Given passage Block Start

This week, REIWA reported that there are 2,395 houses, 1,461 units and 1,364 vacant lots listed for sale on reiwa.com. This meagre total of 5,220 properties is about 40 percent lower than the same week last year. Meanwhile, sales volumes remain relatively high at 880 last week, unchanged from the corresponding week in 2022.

Five years ago, reiwa.com listings numbered 12,417 and there were 29,000 property transactions. Last year, there were 58,000 sales across land, units and houses. Unsurprisingly, this shortage of supply matched with stronger sales volumes leads to one thing – higher prices.

The same thing is happening in the rental market. Rental stock hit record highs in January 2018 with 12,000 homes available for lease, last week there 2,123. Rents are rising as a result of constrained supply.

The problem of low housing supply for either sale or rent is not confined to the WA market. According to the latest Core Logic data, national listings for dwellings is down 13.2 percent on last year and 28.7 percent below the five-year average. In Perth, total new listings are down a nation-leading 30.3 percent from last year, way below the 18.9 percent average decline.

Given passage Block End

> **Required work**:
In the housing market passage, how many homes were available for lease last week?

Recorded data Block Start

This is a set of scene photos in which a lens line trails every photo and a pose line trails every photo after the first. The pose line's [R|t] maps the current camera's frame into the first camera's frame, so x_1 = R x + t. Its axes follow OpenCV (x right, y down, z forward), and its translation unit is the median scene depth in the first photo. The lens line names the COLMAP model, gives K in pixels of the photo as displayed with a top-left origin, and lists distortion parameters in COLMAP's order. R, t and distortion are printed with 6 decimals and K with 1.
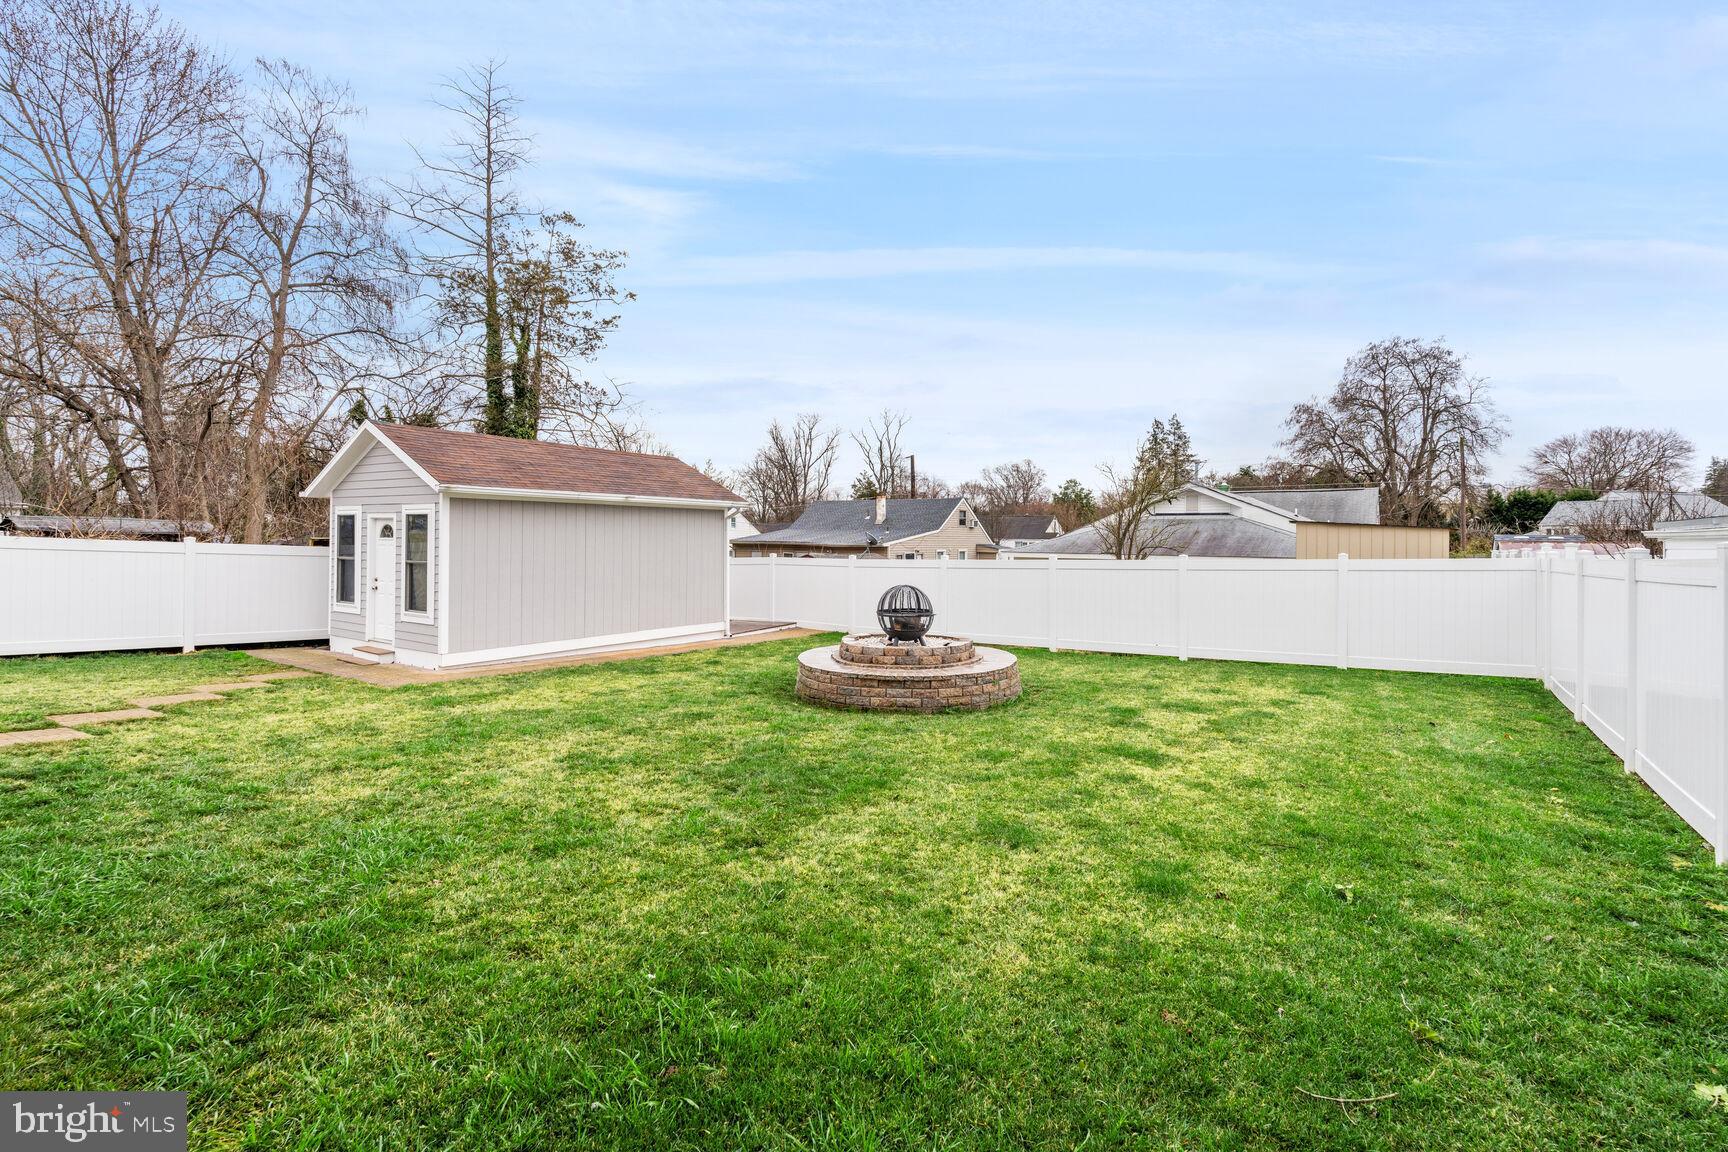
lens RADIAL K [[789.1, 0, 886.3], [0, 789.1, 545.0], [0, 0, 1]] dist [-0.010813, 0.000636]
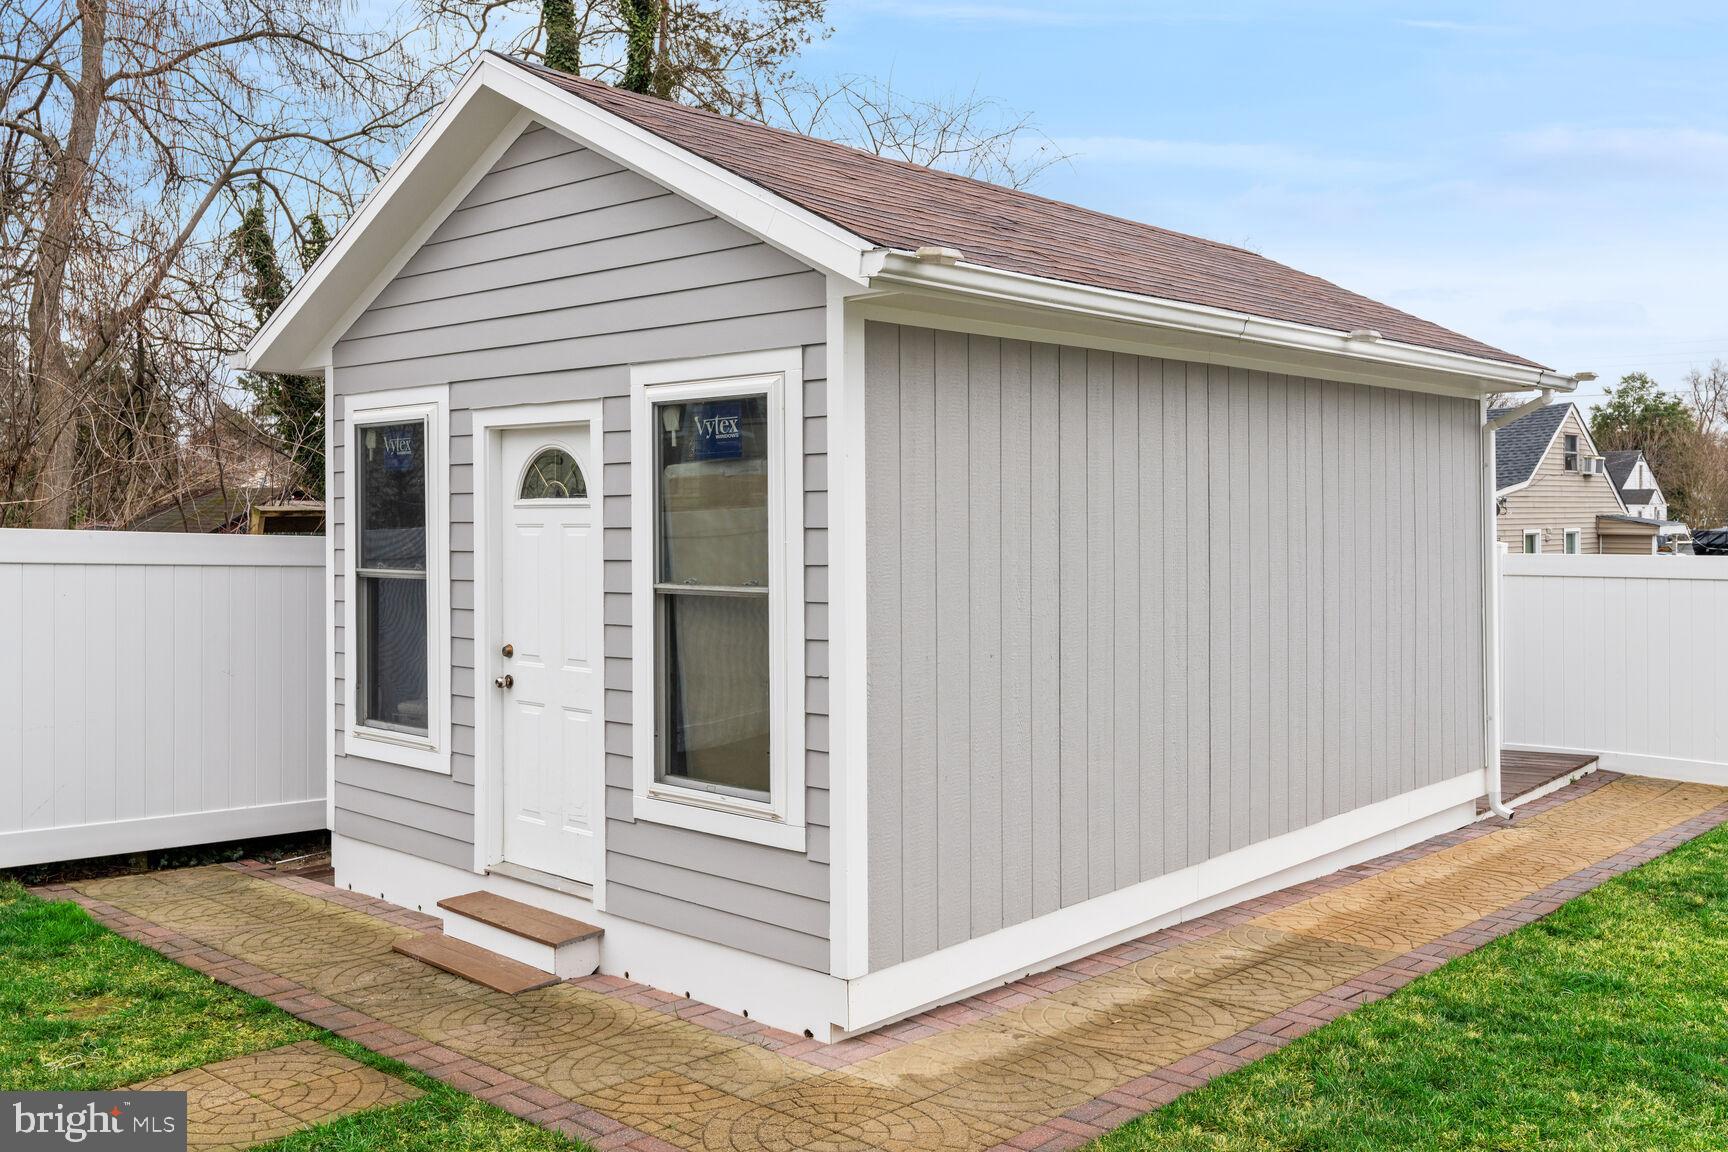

Recorded data Block End

> **Result of this task**:
2,123 homes.